The backlash towards the Alberta government’s planned policies impacting trans kids took a new turn Wednesday, in the form of a walk out.

Around the province, staged walkouts took place starting at 10 a.m., with the idea circulating online over the past week.

At Calgary’s Western Canada High School, around 40 students gathered outside with posters and flags to show their support.

Student Yomade Akapo came out to support the cause, and says she doesn’t think Premier Danielle Smith understands the affect her new policies will have on transgender youth and their mental health.

“The fact that she’s taking away rights from people who haven’t done anything wrong, it’s just a violation of human rights — it’s absolutely disgusting that that’s something she could do to thousands of trans kids out there,” she said.

Charlie Andersen also participated in the walkout, explaining that she was doing it for her friends.

“I just think it’s really important that kids have a safe space to go because I know that I have a few friends that school is their safe place and it’s always been their safe place and just to take that away, I think that’s really unfair,” she said.

Aspen Cervo says he started planning the province-wide event immediately after the premier made the announcement.

The 16-year-old says he is doing this for his 13-year old brother, to show him that he is supported.

“My brother is trans, so I just wanted to do something to show him he’s supported and all my trans friends that they’re supported,” he said.

“It hurts you when your own parents basically tell you that you’re not their kid anymore and then the ones who haven’t told them are scared for those reasons, that their parents might react like that,” Cervo added.

The teen explains that his brother, who has been waiting to take part in hormone therapy, will now have to wait even longer to get the care he needs.

“He’s been waiting for gender affirming care for two years now, and these policies are going to make him wait until he’s 16, he’s going to have to wait another two years,” Cervo explained.


The 30-minute walk outs were expected to impact more than just public schools — with students at some universities supposedly planning to take part.

The Calgary Board of Education (CBE) said in a statement to CityNews that students were allowed to leave class, but would be marked as an unexcused absence.

The Calgary Catholic School Division (CCSD) hasn’t responded to requests for comment.

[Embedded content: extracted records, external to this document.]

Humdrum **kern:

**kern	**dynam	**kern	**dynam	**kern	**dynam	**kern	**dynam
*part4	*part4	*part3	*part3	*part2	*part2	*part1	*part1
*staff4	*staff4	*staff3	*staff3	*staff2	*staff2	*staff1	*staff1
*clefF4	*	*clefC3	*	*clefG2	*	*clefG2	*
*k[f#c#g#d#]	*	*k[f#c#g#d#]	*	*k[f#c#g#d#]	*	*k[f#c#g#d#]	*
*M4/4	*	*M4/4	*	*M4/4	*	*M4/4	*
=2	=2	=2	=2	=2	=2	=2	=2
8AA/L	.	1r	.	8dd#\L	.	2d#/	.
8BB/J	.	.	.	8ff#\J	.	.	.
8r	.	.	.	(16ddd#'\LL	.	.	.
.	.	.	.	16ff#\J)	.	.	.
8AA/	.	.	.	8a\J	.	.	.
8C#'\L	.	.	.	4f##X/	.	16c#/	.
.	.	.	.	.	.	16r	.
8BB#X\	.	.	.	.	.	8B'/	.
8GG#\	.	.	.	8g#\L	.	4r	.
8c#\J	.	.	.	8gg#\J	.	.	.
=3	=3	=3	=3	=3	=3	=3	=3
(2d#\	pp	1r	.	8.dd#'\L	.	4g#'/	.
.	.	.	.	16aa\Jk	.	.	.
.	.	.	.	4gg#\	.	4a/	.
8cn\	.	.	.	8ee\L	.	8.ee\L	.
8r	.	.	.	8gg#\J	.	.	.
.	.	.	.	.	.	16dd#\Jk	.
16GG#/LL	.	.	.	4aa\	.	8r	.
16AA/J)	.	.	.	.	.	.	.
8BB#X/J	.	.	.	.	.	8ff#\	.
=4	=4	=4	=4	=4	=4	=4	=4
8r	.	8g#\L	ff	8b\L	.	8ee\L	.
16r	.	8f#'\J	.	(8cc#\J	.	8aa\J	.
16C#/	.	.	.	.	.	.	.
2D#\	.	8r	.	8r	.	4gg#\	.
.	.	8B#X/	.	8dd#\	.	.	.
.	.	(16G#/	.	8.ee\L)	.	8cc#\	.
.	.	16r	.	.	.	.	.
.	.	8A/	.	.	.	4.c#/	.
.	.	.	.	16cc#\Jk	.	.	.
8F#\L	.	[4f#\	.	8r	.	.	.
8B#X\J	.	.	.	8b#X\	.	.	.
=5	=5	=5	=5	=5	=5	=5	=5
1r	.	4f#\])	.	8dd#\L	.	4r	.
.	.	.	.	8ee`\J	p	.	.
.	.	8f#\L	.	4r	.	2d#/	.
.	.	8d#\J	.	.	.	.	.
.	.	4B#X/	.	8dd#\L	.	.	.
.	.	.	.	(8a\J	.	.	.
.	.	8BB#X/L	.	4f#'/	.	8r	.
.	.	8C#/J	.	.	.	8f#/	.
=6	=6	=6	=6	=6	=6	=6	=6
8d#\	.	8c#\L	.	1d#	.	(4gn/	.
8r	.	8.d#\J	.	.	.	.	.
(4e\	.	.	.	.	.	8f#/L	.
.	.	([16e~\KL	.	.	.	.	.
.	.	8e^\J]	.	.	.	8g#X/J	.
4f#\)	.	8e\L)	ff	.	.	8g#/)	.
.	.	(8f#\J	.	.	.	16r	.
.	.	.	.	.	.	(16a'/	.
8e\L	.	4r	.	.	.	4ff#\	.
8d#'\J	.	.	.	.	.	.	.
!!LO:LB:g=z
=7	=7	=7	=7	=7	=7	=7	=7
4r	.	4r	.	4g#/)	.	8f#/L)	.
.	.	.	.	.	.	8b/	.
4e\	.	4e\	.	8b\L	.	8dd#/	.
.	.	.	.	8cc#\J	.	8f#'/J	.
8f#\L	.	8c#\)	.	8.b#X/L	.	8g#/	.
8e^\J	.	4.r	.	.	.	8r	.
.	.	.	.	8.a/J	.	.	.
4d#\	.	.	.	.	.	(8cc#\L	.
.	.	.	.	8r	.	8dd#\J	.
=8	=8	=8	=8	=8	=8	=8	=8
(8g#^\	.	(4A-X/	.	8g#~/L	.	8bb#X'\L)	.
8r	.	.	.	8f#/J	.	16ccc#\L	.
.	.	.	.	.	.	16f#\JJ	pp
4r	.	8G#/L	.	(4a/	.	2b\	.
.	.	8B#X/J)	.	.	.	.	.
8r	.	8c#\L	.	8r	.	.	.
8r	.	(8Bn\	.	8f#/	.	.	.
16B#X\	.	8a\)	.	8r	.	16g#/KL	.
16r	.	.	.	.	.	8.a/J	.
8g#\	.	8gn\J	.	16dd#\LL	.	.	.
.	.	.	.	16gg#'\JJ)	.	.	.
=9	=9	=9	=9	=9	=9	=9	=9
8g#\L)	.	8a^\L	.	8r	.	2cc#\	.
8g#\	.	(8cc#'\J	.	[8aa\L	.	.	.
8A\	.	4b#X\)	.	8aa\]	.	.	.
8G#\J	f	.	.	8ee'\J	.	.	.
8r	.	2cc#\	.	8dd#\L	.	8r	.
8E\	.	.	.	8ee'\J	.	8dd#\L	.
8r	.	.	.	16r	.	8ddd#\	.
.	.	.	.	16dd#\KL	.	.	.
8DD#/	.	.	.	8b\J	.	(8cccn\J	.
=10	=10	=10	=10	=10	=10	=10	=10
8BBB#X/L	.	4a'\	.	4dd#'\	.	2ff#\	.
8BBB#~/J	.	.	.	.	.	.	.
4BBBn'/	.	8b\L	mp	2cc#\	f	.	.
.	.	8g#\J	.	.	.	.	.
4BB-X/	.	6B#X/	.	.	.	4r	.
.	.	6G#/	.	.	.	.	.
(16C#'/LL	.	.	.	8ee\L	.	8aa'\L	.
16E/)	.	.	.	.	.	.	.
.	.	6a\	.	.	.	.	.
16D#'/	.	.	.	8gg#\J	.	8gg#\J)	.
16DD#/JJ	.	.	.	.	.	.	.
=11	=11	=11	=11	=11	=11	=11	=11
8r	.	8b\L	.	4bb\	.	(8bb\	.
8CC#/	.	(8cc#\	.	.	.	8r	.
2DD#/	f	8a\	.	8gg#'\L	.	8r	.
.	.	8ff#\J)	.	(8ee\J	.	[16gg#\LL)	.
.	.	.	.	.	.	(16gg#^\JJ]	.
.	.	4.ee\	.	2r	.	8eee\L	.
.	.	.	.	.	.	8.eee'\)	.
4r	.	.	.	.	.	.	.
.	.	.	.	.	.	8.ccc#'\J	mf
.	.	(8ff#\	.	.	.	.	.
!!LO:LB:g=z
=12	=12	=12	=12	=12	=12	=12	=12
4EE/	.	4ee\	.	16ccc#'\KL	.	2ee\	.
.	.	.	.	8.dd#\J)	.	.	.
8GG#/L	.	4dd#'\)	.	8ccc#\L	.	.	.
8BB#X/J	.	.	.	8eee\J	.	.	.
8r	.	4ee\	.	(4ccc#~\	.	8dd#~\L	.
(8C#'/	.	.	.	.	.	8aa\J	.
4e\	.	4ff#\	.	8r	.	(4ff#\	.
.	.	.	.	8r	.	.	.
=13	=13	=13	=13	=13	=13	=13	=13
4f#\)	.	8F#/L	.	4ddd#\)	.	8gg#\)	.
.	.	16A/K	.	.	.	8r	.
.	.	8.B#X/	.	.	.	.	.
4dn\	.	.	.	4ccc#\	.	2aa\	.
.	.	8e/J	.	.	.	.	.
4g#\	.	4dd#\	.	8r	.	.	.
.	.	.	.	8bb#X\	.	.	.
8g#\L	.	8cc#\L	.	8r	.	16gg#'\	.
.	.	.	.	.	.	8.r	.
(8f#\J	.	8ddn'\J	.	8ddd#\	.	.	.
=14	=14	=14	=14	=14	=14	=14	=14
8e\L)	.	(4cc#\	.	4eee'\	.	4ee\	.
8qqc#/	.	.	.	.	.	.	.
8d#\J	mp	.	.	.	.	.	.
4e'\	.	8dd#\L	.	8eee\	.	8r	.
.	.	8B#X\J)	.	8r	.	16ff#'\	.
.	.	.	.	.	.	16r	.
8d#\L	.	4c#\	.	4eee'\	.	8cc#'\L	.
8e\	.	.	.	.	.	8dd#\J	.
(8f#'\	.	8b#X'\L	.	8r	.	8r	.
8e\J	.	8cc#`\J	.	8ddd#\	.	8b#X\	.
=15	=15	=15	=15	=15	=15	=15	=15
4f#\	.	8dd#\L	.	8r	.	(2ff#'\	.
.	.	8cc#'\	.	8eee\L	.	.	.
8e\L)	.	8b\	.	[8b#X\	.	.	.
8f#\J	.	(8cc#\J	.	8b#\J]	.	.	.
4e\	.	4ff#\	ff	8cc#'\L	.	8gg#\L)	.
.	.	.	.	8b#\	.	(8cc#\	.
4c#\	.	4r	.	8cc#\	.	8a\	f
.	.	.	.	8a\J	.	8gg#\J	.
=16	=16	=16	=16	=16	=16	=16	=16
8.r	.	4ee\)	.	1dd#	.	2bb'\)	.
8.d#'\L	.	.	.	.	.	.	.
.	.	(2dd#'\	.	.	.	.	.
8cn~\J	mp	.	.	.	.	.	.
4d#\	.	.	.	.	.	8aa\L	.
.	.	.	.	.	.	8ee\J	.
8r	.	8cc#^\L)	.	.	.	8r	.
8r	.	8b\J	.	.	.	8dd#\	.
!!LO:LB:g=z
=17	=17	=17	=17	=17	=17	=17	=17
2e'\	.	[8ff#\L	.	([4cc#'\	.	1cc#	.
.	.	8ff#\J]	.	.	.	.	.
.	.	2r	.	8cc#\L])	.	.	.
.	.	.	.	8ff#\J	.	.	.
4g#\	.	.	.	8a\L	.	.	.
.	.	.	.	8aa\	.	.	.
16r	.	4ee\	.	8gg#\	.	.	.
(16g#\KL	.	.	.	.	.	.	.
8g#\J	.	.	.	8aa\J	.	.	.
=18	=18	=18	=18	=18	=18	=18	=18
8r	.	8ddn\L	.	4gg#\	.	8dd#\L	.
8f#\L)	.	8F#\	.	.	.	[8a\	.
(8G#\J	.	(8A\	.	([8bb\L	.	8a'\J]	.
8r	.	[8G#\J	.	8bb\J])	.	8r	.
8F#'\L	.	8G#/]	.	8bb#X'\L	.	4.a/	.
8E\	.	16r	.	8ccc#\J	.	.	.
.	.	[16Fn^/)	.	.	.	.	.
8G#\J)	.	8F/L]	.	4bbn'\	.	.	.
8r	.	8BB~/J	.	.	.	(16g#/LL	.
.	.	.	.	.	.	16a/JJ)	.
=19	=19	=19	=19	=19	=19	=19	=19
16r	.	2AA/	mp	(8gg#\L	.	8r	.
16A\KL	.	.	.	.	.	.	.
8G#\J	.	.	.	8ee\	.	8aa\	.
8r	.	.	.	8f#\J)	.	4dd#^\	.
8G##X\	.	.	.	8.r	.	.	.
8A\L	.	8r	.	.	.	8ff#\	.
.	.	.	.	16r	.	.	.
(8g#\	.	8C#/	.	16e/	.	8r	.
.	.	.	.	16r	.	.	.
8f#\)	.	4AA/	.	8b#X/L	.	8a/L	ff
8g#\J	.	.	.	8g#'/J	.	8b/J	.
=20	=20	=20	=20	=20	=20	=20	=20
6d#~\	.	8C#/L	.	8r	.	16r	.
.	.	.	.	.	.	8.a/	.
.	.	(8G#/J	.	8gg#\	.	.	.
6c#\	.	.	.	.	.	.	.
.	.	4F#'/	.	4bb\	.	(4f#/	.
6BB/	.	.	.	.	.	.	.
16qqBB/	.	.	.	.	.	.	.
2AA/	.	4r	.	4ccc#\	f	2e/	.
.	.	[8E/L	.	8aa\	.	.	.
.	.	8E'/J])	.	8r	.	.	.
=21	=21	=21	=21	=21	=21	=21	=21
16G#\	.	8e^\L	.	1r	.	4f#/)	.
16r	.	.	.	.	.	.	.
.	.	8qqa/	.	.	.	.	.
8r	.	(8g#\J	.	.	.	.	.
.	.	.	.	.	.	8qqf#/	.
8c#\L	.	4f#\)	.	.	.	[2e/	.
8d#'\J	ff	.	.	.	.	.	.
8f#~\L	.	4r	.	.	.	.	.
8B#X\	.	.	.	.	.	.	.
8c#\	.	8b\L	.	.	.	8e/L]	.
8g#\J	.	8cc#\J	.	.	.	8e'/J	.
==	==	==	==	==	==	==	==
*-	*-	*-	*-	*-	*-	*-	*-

In the time since the premier doubled down on the policies, it has generated a lot of discussion in Ottawa.

On Tuesday, Conservative leader Pierre Poilievre said the feds need to back down, after Prime Minister Justin Trudeau condemned Smith’s plans.

“I think we have to trust parents — no one cares for their kids more than parents and that’s why Justin Trudeau should butt out, he should let parents raise kids and let provinces run schools and hospitals,” he said.

While in Ottawa to open a new provincial office, Smith faced heavy criticism, including protests, over the proposed changes.

The premier plans on making her plans a reality in the fall.